Tosse convulsa: vacinar na gravidez para proteger o bebé
A tosse convulsa é uma doença infeciosa do trato respiratório causada por uma bactéria chamada Bordetella perturssis. Afeta sobretudo crianças pequenas.
Epidemiologia
No mundo, a tosse convulsa continua a ser um importante problema de saúde pública, registando-se 20 a 40 milhões de casos de infeções por ano.
Em Portugal, o número de casos tem vindo a aumentar, tal como noutros países, atingindo valores que não eram registados desde os anos 60 do século XX:
- 260 casos declarados em 2015
- 420 casos notificados até agosto de 2016
- 42% dos casos de tosse convulsa registados desde 2012 foram em crianças abaixo dos 2 meses (antes da primeira vacina)
Prevenção: a importância da vacina
A vacinação é a forma de prevenção mais importante porque permite criar imunidade à doença.

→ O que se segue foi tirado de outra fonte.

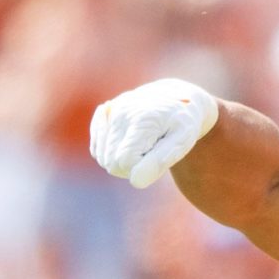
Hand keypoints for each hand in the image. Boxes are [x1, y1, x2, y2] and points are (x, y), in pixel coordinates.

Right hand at [89, 79, 220, 188]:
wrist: (176, 97)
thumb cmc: (181, 123)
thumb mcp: (182, 142)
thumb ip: (160, 162)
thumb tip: (135, 181)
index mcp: (141, 120)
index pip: (125, 162)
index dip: (140, 169)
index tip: (157, 157)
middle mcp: (120, 113)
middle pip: (111, 162)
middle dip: (130, 167)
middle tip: (151, 153)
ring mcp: (109, 112)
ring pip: (101, 157)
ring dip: (120, 161)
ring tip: (142, 147)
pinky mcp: (102, 114)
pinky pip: (96, 149)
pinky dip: (111, 153)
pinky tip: (128, 143)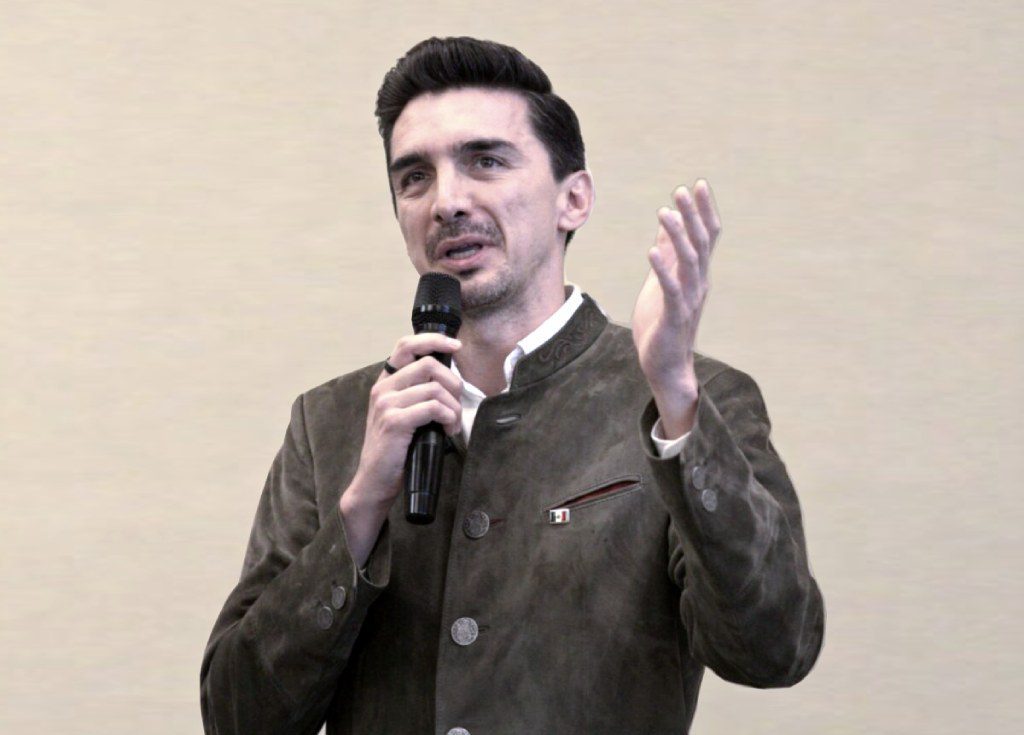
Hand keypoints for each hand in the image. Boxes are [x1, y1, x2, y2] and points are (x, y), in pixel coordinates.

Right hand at [350, 333, 463, 510]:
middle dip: (453, 384)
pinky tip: (448, 430)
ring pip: (435, 388)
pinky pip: (433, 407)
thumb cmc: (395, 449)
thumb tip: (450, 380)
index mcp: (385, 382)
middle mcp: (383, 388)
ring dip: (454, 408)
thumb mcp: (404, 413)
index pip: (406, 344)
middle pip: (429, 364)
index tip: (456, 346)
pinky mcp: (394, 422)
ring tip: (453, 425)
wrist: (375, 481)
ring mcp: (386, 404)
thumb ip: (417, 393)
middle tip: (457, 407)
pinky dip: (448, 418)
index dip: (434, 340)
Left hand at [631, 180, 720, 437]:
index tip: (698, 185)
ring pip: (688, 262)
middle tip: (681, 190)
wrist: (665, 365)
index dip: (704, 211)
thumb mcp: (662, 283)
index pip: (707, 237)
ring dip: (677, 236)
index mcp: (695, 275)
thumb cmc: (662, 323)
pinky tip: (652, 252)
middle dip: (692, 216)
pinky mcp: (674, 316)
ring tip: (664, 213)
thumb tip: (665, 229)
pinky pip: (671, 290)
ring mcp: (688, 300)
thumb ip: (667, 257)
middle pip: (701, 243)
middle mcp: (697, 284)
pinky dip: (663, 270)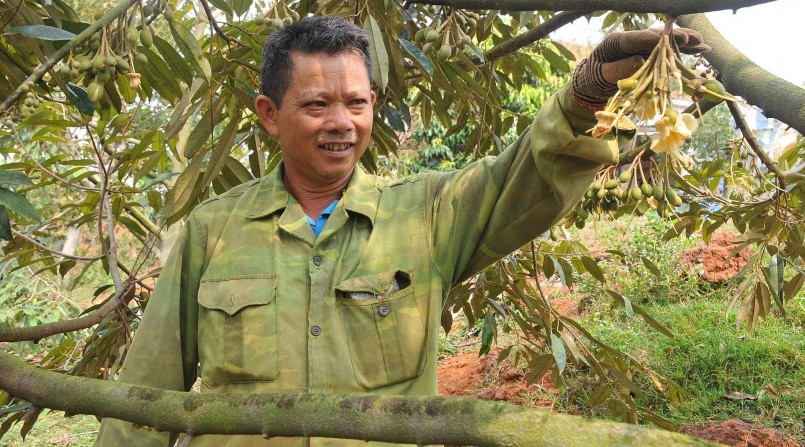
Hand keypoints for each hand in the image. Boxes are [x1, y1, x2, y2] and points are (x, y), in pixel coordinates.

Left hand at [571, 28, 709, 109]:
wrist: (594, 80)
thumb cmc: (595, 77)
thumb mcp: (601, 75)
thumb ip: (618, 68)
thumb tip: (639, 61)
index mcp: (617, 42)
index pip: (635, 38)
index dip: (650, 38)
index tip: (663, 38)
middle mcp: (633, 40)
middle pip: (655, 36)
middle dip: (673, 37)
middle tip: (690, 38)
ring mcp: (643, 46)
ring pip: (666, 42)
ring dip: (684, 41)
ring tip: (701, 42)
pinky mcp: (651, 53)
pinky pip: (670, 50)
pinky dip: (685, 50)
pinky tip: (701, 49)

Podem ocorrer casos de contágio mesmo em pessoas vacinadas, mas os sintomas são mais ligeiros, quer em crianças, quer em adultos, resumindo-se, geralmente, a uma tosse persistente.
O Plano Nacional de Vacinação prevê a administração da vacina em várias doses: aos 2 meses, aos 4 meses, aos 6 meses, entre os 15 e os 18 meses e entre os 5 e os 6 anos.
Além da vacina, a prevenção deve incluir outras medidas, como evitar o contacto com pessoas com sintomas suspeitos.
Porque foi introduzida uma vacina para grávidas
Como as crianças até aos 2 meses são as mais vulneráveis à tosse convulsa e a vacina contra a doença só é segura a partir dessa idade, a Direção-Geral de Saúde emitiu uma norma onde recomenda às grávidas que tomem a vacina combinada contra a tosse convulsa, o tétano e a difteria entre as 20 e a 36 semanas de gestação, idealmente até às 32 semanas.
Após a vacinação, a mãe produz anticorpos e passa-os para o bebé através da placenta, conferindo-lhe proteção passiva até ao início da vacinação, aos 2 meses de idade.
A vacina é comprovadamente segura e sem riscos para a grávida e para o bebé.
Como se transmite?
O contágio dá-se através de gotículas respiratórias da pessoa infetada, sobretudo na primeira fase da doença (1 a 2 semanas), a chamada fase catarral. Por isso, nessa fase, é fundamental usar uma máscara. Esta poderá ser retirada 5 dias após o início do tratamento com antibiótico. Se não for tratada, a pessoa pode contagiar outra durante 21 dias pelo menos.
Como se manifesta
No início (1 a 2 semanas), os sintomas são mais leves (febre baixa, tosse e inflamação da mucosa nasal).
A partir da segunda semana, os sintomas agravam-se: a tosse piora e pode acompanhar-se de cianose, protusão da língua, guincho inspiratório e vómito após a tosse, principalmente à noite e com a deglutição. Também podem ocorrer convulsões.
Por volta da sexta semana, os sintomas começam a abrandar. Contudo, podem ocorrer episódios de tosse durante meses.
Sabia que...
A estratégia de vacinação das grávidas já é usada há vários anos noutros países, nomeadamente no Reino Unido, onde a prevenção da doença no lactente atingiu os 90%.
Atenção!
A vacina deve ser adquirida na farmácia e com prescrição médica, mas a partir de 2017 passará a fazer parte do Plano Nacional de Vacinação para todas as grávidas.